Weight: All else held constant, babies weigh 0.05 ounce more for each additional lbs in mother’s weight.

Smoke: All else held constant, non smoker mother’s babies weigh 8.40 less than smoker babies.

Intercept: Babies that are not first born, had 0 length of pregnancy, 0 years old, 0 inches tall, 0 lbs and non smoker weigh average 80.41. Obviously, this does not make sense in context.

Calculating Residuals

Residuals is the difference between the observed and predicted values of Birth weight.

\(Birth Weight=-80.41+(0.44*284)-(3.33*0)-(0.01*27)+(1.15*62)+(0.05*100)-(8.40*0)\)

\(=-80.41 + 124.96 - 0 -0.27+71.3+5-0\)

\(=120.58\)

The predicted baby weight based on first observation variables is 120.58

Actual baby weight for the first observation is 120.

Conclusion: The model over-predicts the birth weight by 0.58 ounces.

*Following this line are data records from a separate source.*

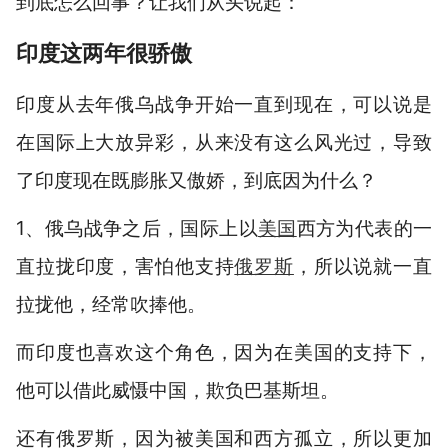
到底怎么回事？让我们从头说起：
印度这两年很骄傲
印度从去年俄乌战争开始一直到现在，可以说是
在国际上大放异彩，从来没有这么风光过，导致
了印度现在既膨胀又傲娇，到底因为什么？
1、俄乌战争之后，国际上以
美国
西方为代表的一
直拉拢印度，害怕他支持
俄罗斯
，所以说就一直
拉拢他，经常吹捧他。
而印度也喜欢这个角色，因为在美国的支持下，
他可以借此威慑中国，欺负巴基斯坦。
还有俄罗斯，因为被美国和西方孤立，所以更加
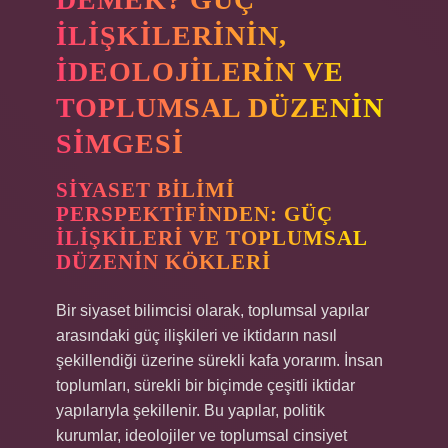
İLIŞKILERININ,
İDEOLOJILERIN VE
TOPLUMSAL DÜZENIN
SIMGESI
SIYASET BILIMI
PERSPEKTIFINDEN: GÜÇ
İLIŞKILERI VE TOPLUMSAL
DÜZENIN KÖKLERI
Bir siyaset bilimcisi olarak, toplumsal yapılar
arasındaki güç ilişkileri ve iktidarın nasıl
şekillendiği üzerine sürekli kafa yorarım. İnsan
toplumları, sürekli bir biçimde çeşitli iktidar
yapılarıyla şekillenir. Bu yapılar, politik
kurumlar, ideolojiler ve toplumsal cinsiyet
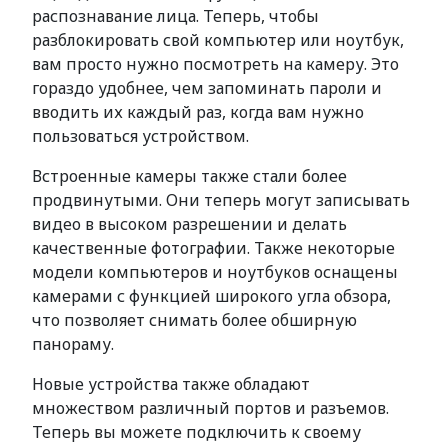
распознавание лица. Теперь, чтобы
разблокировать свой компьютер или ноутбук,
вам просто нужно посмотреть на камеру. Это
гораздо удобнее, чем запоминать пароли и
вводить их каждый раз, когда вам нужно
пользоваться устройством.
Встроенные камеры также стали более
продвинутыми. Они теперь могут записывать
видео в высоком разрешении и делать
качественные фотографии. Также некоторые
модели компьютеров и ноутбуков оснащены
камерами с функцией широкого угла обзора,
что позволяет снимать более обширную
панораму.
Новые устройства также обладают
множеством различный портов и разъемов.
Теперь вы можете подключить к своему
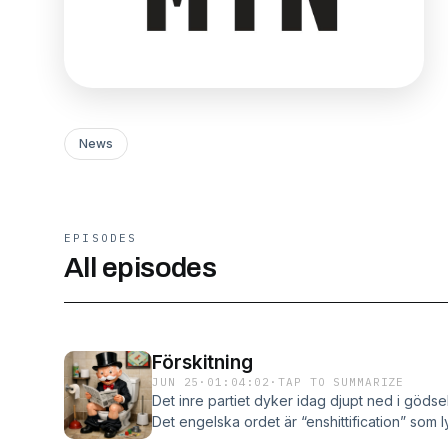
News
EPISODES
All episodes
Förskitning
JUN 25
·
01:04:02
·
TAP TO SUMMARIZE
Det inre partiet dyker idag djupt ned i gödsel
Det engelska ordet är “enshittification” som
idéer av den kanadensiska journalisten och 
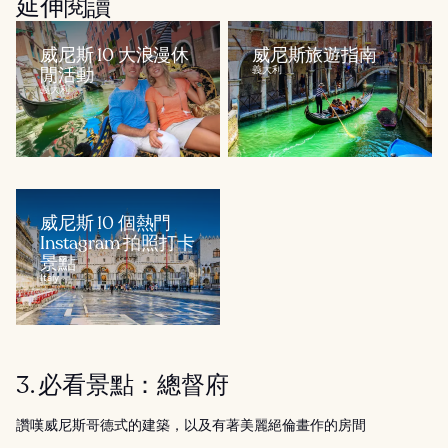
延伸閱讀
威尼斯 10 大浪漫休
威尼斯旅遊指南
閒活動
義大利
義大利
威尼斯 10 個熱門
Instagram 拍照打卡
景點
Italy
3. 必看景點：總督府
讚嘆威尼斯哥德式的建築，以及有著美麗絕倫畫作的房間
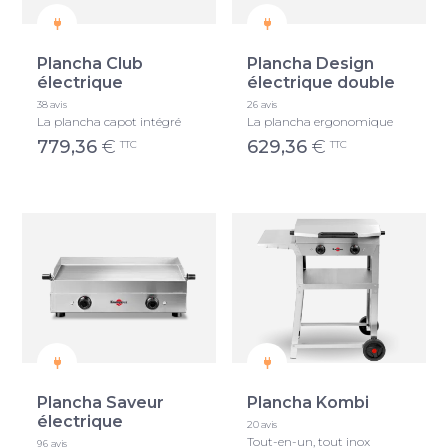
Plancha Club
Plancha Design
électrique
électrique double
38 avis
26 avis
La plancha capot intégré
La plancha ergonomique
779,36
€
629,36
€
TTC
TTC
Plancha Saveur
Plancha Kombi
électrique
20 avis
Tout-en-un, tout inox
96 avis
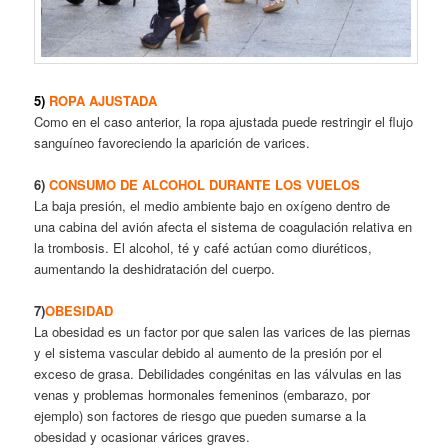
5)
ROPA AJUSTADA
Como en el caso anterior, la ropa ajustada puede restringir el flujo
sanguíneo favoreciendo la aparición de varices.
6)
CONSUMO DE ALCOHOL DURANTE LOS VUELOS
La baja presión, el medio ambiente bajo en oxígeno dentro de
una cabina del avión afecta el sistema de coagulación relativa en
la trombosis. El alcohol, té y café actúan como diuréticos,
aumentando la deshidratación del cuerpo.
7)
OBESIDAD
La obesidad es un factor por que salen las varices de las piernas
y el sistema vascular debido al aumento de la presión por el
exceso de grasa. Debilidades congénitas en las válvulas en las
venas y problemas hormonales femeninos (embarazo, por
ejemplo) son factores de riesgo que pueden sumarse a la
obesidad y ocasionar várices graves.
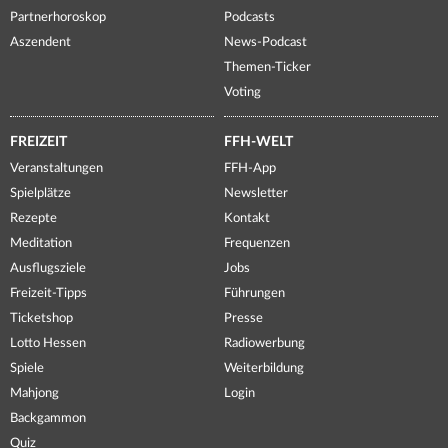
Partnerhoroskop
Podcasts
Aszendent
News-Podcast
Themen-Ticker
Voting
FREIZEIT
FFH-WELT
Veranstaltungen
FFH-App
Spielplätze
Newsletter
Rezepte
Kontakt
Meditation
Frequenzen
Ausflugsziele
Jobs
Freizeit-Tipps
Führungen
Ticketshop
Presse
Lotto Hessen
Radiowerbung
Spiele
Weiterbildung
Mahjong
Login
Backgammon
Quiz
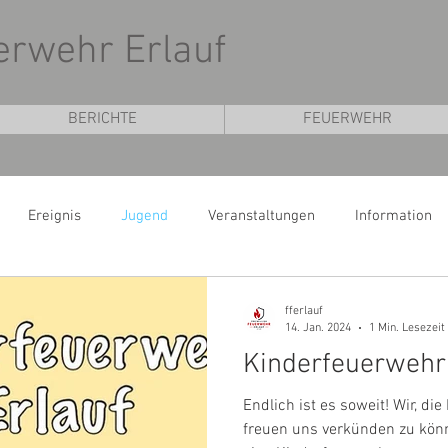
uerwehr Erlauf
BERICHTE
FEUERWEHR
Ereignis
Jugend
Veranstaltungen
Information
fferlauf
14. Jan. 2024
1 Min. Lesezeit
Kinderfeuerwehr
Endlich ist es soweit! Wir, die
freuen uns verkünden zu kön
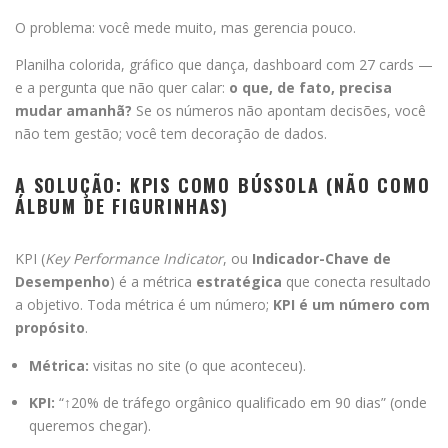
O problema: você mede muito, mas gerencia pouco.
Planilha colorida, gráfico que dança, dashboard com 27 cards —
e a pergunta que não quer calar:
o que, de fato, precisa
mudar amanhã?
Se os números não apontam decisões, você
não tem gestão; você tem decoração de dados.
A SOLUÇÃO: KPIS COMO BÚSSOLA (NÃO COMO
ÁLBUM DE FIGURINHAS)
KPI (
Key Performance Indicator
, ou
Indicador-Chave de
Desempenho
) é a métrica
estratégica
que conecta resultado
a objetivo. Toda métrica é um número;
KPI é um número com
propósito
.
Métrica:
visitas no site (o que aconteceu).
KPI:
“↑20% de tráfego orgânico qualificado em 90 dias” (onde
queremos chegar).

Caculating \(R^2\) and Adjusted \(R^2\)

Based on definition \(R^2=(explained \ variability \ in \ y)/(total \ variability \ in \ y)\)

Total Variability: Sum of Squares of y: \(SS_{Total}=332.57\)

Unexplained Variability: Sum of Squares of Residuals: \(SS_{Error}=249.28\)

Explained Variability: Sum of Squares x: \(SS_{Model}: 83.29\)

\(R^2=(83.29)/332.57= 0.25044\)

\(R^2_{adj}=1-((SS_{Error}/SS_{Total})*((n-1)/(n-p-1)))\)

n is the number of cases

p is the number of explanotary variables we used.

\(R^2_{adj}=1-((249.28/332.57)*((1236-1)/(1236-6-1))\)

\(R^2_{adj}=0.246852\)

\(R^2_{adj}\) will always be smaller than \(R^2\) as amount of explatory variables are never negative.

We choose models with higher \(R^2_{adj}\) over others.